When the principals saw their strongest first quarter take a dramatic downturn in 2020, they sat down to assess the overall landscape and figure out next steps. They began conjuring up ideas, returning to one having to do with cell phones, devices that have become so ubiquitous in people’s lives whether they are traveling, commuting, grocery-shopping, or walking or biking in their neighborhoods.
For their next more pandemic-proof invention, they came up with the idea of an ultra-thin, credit-card-size portable phone charger and aptly named it ChargeCard. “We have all been in situations when we are on the go and our phone is moments away from going dead,” says Kinas.
Housed in a stainless steel case, the charger comes with built-in cables for both iPhones and Android devices (USB-C, Lightning and Micro USB). The size is small enough (3.4” X 2.4” X 0.25”) and lightweight enough (3.5 ounces), thus making it easy and convenient to slip into a wallet, pocket or purse.
The product is travel-related but is just as practical for use closer to home. Building on the same finance and marketing skills, and production and B2B contacts that catapulted them to success initially, they clinched deals with hotels that plan to sell the charger to guests who have forgotten their charging cables at home or who need an extra charge when they’re not close to an electrical outlet. Some upscale properties plan to maintain a stash of ChargeCards for guests to loan them as a beach or poolside amenity. AquaVault also sells them directly to consumers online.

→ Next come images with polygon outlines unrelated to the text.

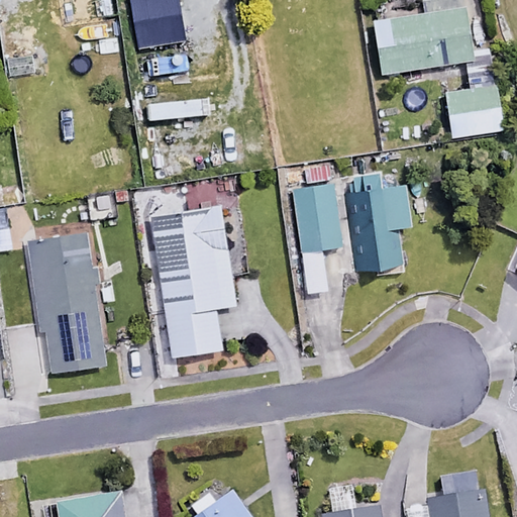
[(37,43),(32,0),(1,0),(6,47),(37,43)]
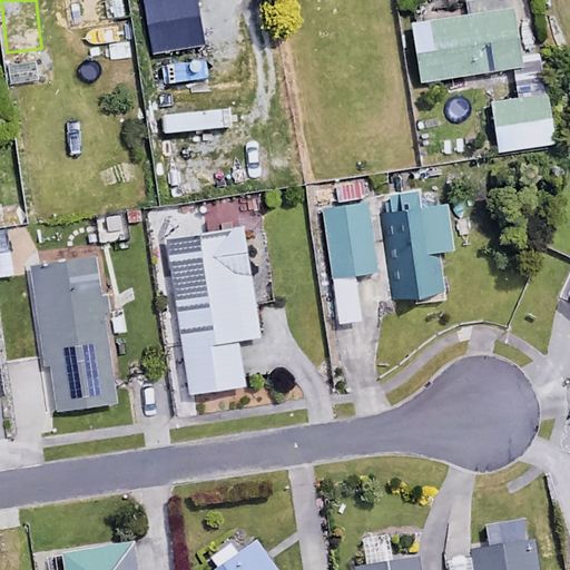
[(521,68),(512,10),(411,25),(419,82),(521,68)]
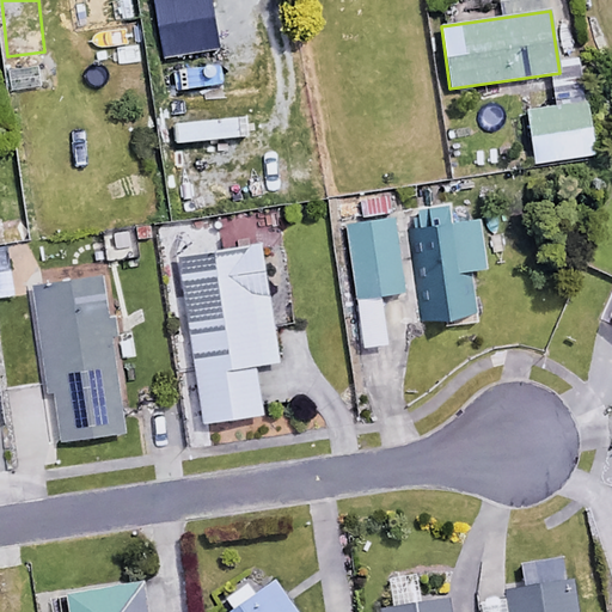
[(593,154),(585,99),(524,108),(531,163),(593,154)]
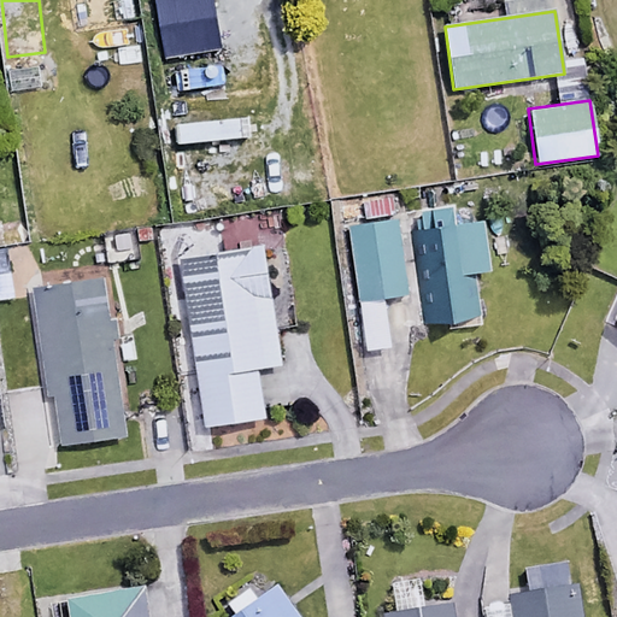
[(421,328),(477,325),(475,276),(488,275),(486,224),(451,225),(451,213),(417,215),(421,328)]
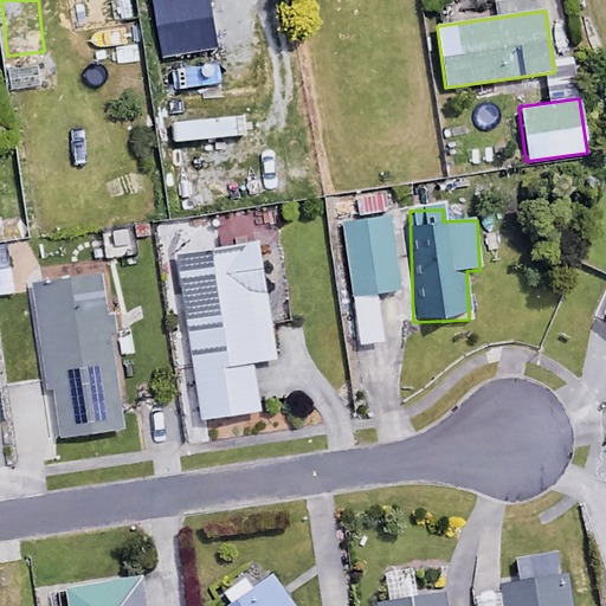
[(399,292),(391,220),(343,225),(352,297),(399,292)]
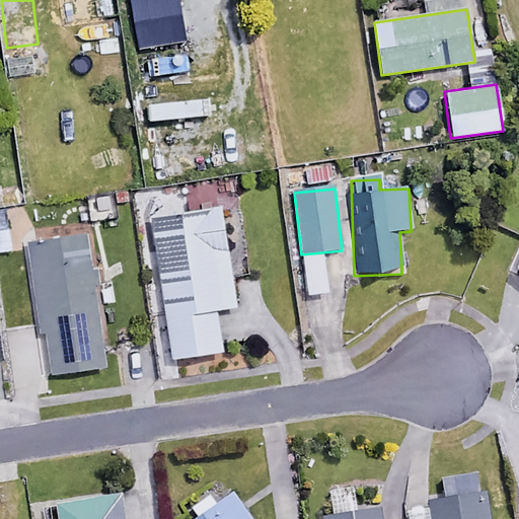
[(186,215),(184,205),(148,211),(171,362),(222,354),(216,312),(236,309),(221,210),(186,215)]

Kinas explains that even when you have a good product, competition is inevitable. In a global economy, somebody can always make it faster and more cheaply. “In a world where sixth gear is the standard pace,” he says, “you have to take time to step away from the perpetual grind and ‘recharge’ your own batteries.”
“When the times get tough, as they undoubtedly will, make sure you’re prepared to roll up your sleeves and weather the volatility because storms are inevitable,” he adds. ”Entrepreneurship is the furthest thing from a smooth ride or a predictable journey.”
Successfully riding out a pandemic also takes some moxie.